Starting at the beginning of the entries and ending at the line that contains "243.9], [0, 0, 1]] dist [0.072593, 0.000000]", write those lines out again with "top-left origin" changed to "upper-left origin" and everything else left as it is. Leave out the pictures.

=====

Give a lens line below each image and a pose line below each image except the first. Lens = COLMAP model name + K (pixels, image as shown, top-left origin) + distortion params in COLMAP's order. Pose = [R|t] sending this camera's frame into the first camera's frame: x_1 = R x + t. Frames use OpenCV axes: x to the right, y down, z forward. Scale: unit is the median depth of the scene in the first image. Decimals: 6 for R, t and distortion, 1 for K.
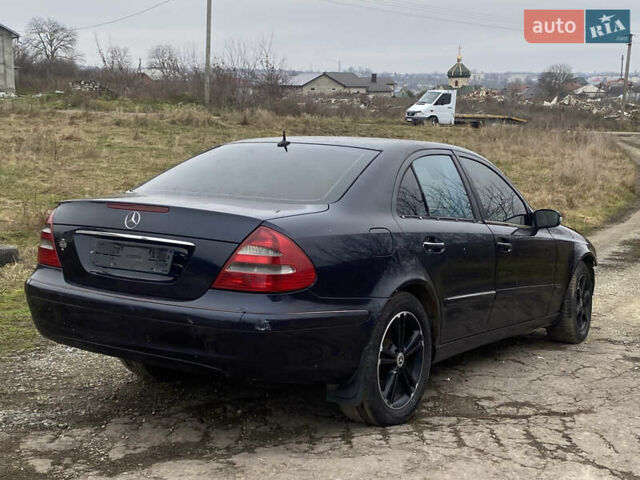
lens RADIAL K [[883.2, 0, 321.2], [0, 883.2, 244.1], [0, 0, 1]] dist [0.072593, 0.000000]
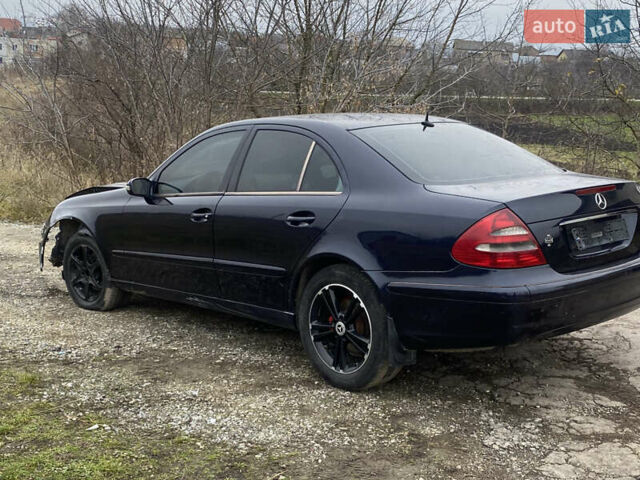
lens RADIAL K [[883.2, 0, 315.6], [0, 883.2, 238.9], [0, 0, 1]] dist [0.072593, 0.000000]
pose [[0.245831, -0.183853, 0.951717, -1.297211], [0.113086, 0.980582, 0.160219, -0.189532], [-0.962694, 0.068239, 0.261848, 0.985738]]
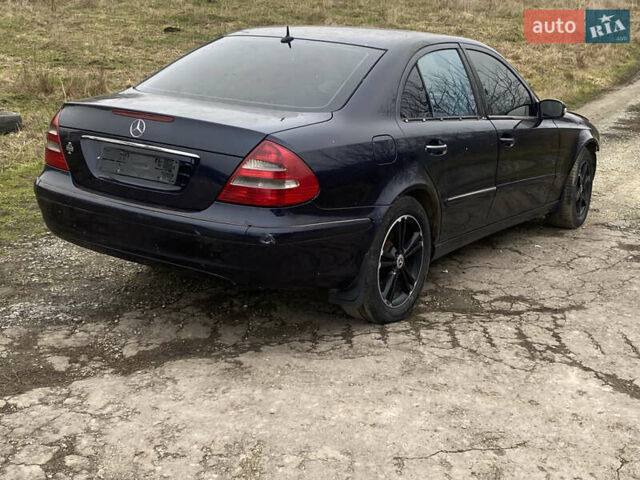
lens RADIAL K [[883.2, 0, 321.4], [0, 883.2, 243.9], [0, 0, 1]] dist [0.072593, 0.000000]
pose [[0.999966, 0.007445, -0.003537, 0.000787], [-0.006733, 0.985336, 0.170492, -0.066574], [0.004755, -0.170463, 0.985353, -0.016184]]
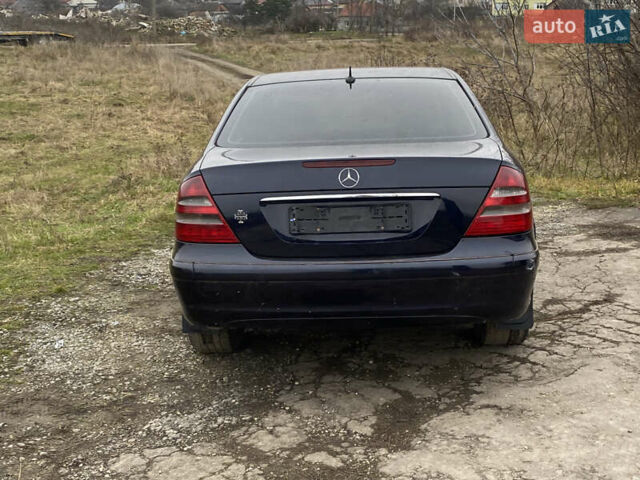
lens RADIAL K [[883.2, 0, 319.5], [0, 883.2, 237.2], [0, 0, 1]] dist [0.072593, 0.000000]
pose [[0.859780, -0.155161, 0.486522, -0.644149], [0.112705, 0.986885, 0.115563, -0.070225], [-0.498072, -0.044525, 0.865992, 0.211128]]
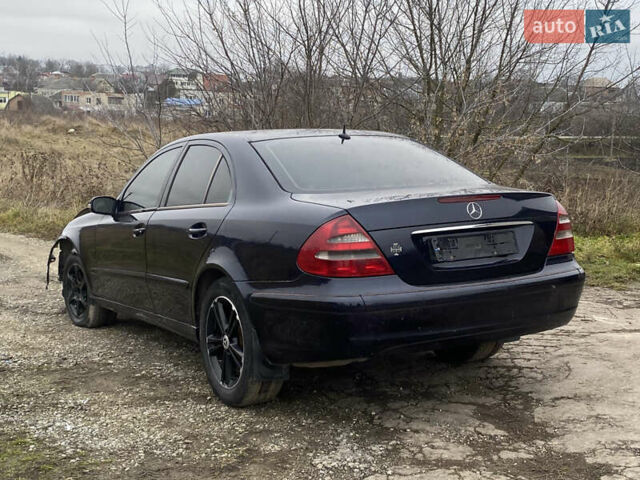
lens RADIAL K [[883.2, 0, 319.2], [0, 883.2, 233.2], [0, 0, 1]] dist [0.072593, 0.000000]
pose [[0.443373, -0.126875, 0.887312, -1.149079], [0.126486, 0.988882, 0.078196, -0.099214], [-0.887368, 0.077562, 0.454491, 0.641885]]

=====

■ Response below
Give a lens line below each image and a pose line below each image except the first. Lens = COLMAP model name + K (pixels, image as shown, upper-left origin) + distortion params in COLMAP's order. Pose = [R|t] sending this camera's frame into the first camera's frame: x_1 = R x + t. Frames use OpenCV axes: x to the right, y down, z forward. Scale: unit is the median depth of the scene in the first image. Decimals: 6 for R, t and distortion, 1 for K.
lens RADIAL K [[883.2, 0, 321.2], [0, 883.2, 244.1], [0, 0, 1]] dist [0.072593, 0.000000]
lens RADIAL K [[883.2, 0, 315.6], [0, 883.2, 238.9], [0, 0, 1]] dist [0.072593, 0.000000]
pose [[0.245831, -0.183853, 0.951717, -1.297211], [0.113086, 0.980582, 0.160219, -0.189532], [-0.962694, 0.068239, 0.261848, 0.985738]]
lens RADIAL K [[883.2, 0, 321.4], [0, 883.2, 243.9], [0, 0, 1]] dist [0.072593, 0.000000]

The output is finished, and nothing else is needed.